Por Eloy Garza González
Cuando le diagnosticaron Alzheimer a Gabriel García Márquez, cuenta su hijo Rodrigo García que el escritor más grande del mundo reaccionó con desolación: “Trabajo con mi memoria. La memoria es mi herramienta y mi materia prima. No puedo trabajar sin ella, ayúdenme —luego lo repetía de una u otra forma muchas veces por hora y por media tarde. Era extenuante. Con el tiempo pasó. Recobraba algo de tranquilidad y a veces decía: —Estoy perdiendo la memoria, pero por suerte se me olvida que la estoy perdiendo, o, —Todos me tratan como si fuera un niño. Menos mal que me gusta”.

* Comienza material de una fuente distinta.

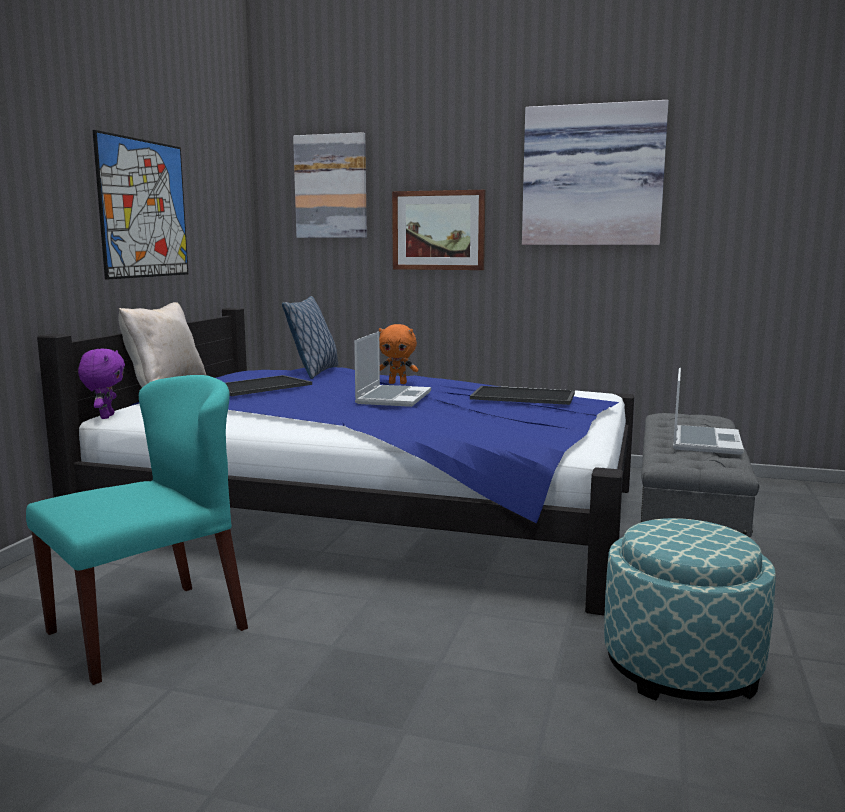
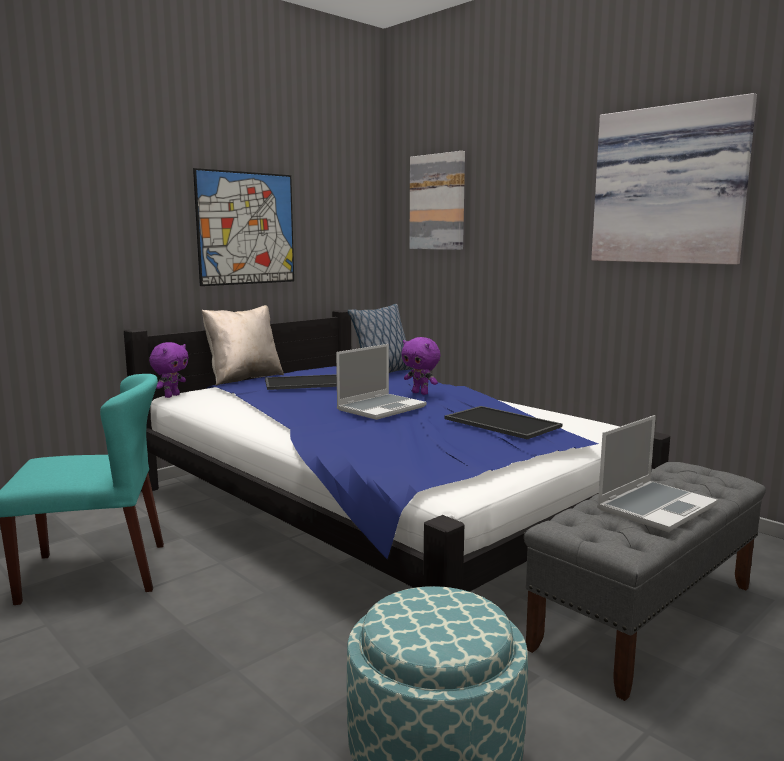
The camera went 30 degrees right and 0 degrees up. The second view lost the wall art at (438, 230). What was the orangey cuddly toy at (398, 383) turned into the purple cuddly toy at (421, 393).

Ni su esposa Mercedes, ni sus hijos, ni los médicos, pudieron ayudar al Gabo. Nadie pudo darle más que el bálsamo del consuelo: una palabra de aliento, una mirada tierna, una caricia. Como si uno fuera un niño, carajo.
En su vida, llena de prodigios, don Gabriel no vivió en carne propia más infidelidades que las de su propia memoria. El cáncer, en cambio, no traiciona: siempre es un enemigo declarado. No engaña: arremete.
Años antes, García Márquez había sufrido un cáncer del que se libró milagrosamente con quimioterapias. Pero cuando le dieron aquel diagnóstico, el escritor había actuado con serenidad (otro nombre que le damos a la resignación). Es decir, si el cáncer puso triste a don Gabriel, saber de su incipiente Alzheimer lo sumió en la angustia de perderlo todo. Yo lo entiendo perfectamente.
Sobre el proceso de desmemoria de su padre célebre, el hijo de Garcia Márquez, Rodrigo García Barcha, acaba de publicar un libro breve pero intenso: “Gabo y Mercedes: una despedida” (2021). Lo leí de una sentada.
Narra cómo agonizó el mejor escritor del mundo, y el dilema de sus familiares en los días postreros: los doctores tenían indicios de que el cáncer volvía a alojarse en hígado y pulmón, específicamente en la pleura. Tendrían que hacerle una biopsia para determinar el tratamiento a seguir.
Para la biopsia, en su condición de persona con Alzheimer, habría que anestesiar a don Gabriel. Después, sería enchufado indefinidamente a un ventilador. No aprendería de nuevo a respirar por sí mismo.
La familia, cuenta el hijo en su libro, prefirió no saber: que no le practicaran la dichosa biopsia. Por tanto, no habría tratamiento a seguir. No fue, por supuesto, condenar a muerte al Gabo: fue la aceptación de su muerte. Así de simple.
Los hijos explicaron a Mercedes (la famosa Gaba) lo que es imposible de explicar con palabras. Y la mujer externó con falsa calma la pregunta previsible: “¿Y entonces?» .Pregunta que nos formularemos todos tarde o temprano. E igual que Mercedes, no obtendremos respuesta. ¿Y entonces?
“Ya somos el olvido que seremos”, dijo Borges en un poema. El olvido es peor que la peste del insomnio que asoló al pueblo de Macondo, en “Cien años de soledad”. Una pandemia íntima.
De ahí la angustia de García Márquez, mientras tuvo conciencia de su progresiva desmemoria. Irónicamente, no sufrió los dolores propios del cáncer terminal, porque ya no podía recordar cuánto o en dónde le dolía.
La única ventaja del maldito Alzheimer, la peste del olvido, es que en su última etapa libra al paciente de todo sufrimiento. Es como un anticipo de la muerte. Quizá eso reconforte a muchos. A mí no. ¿Y entonces?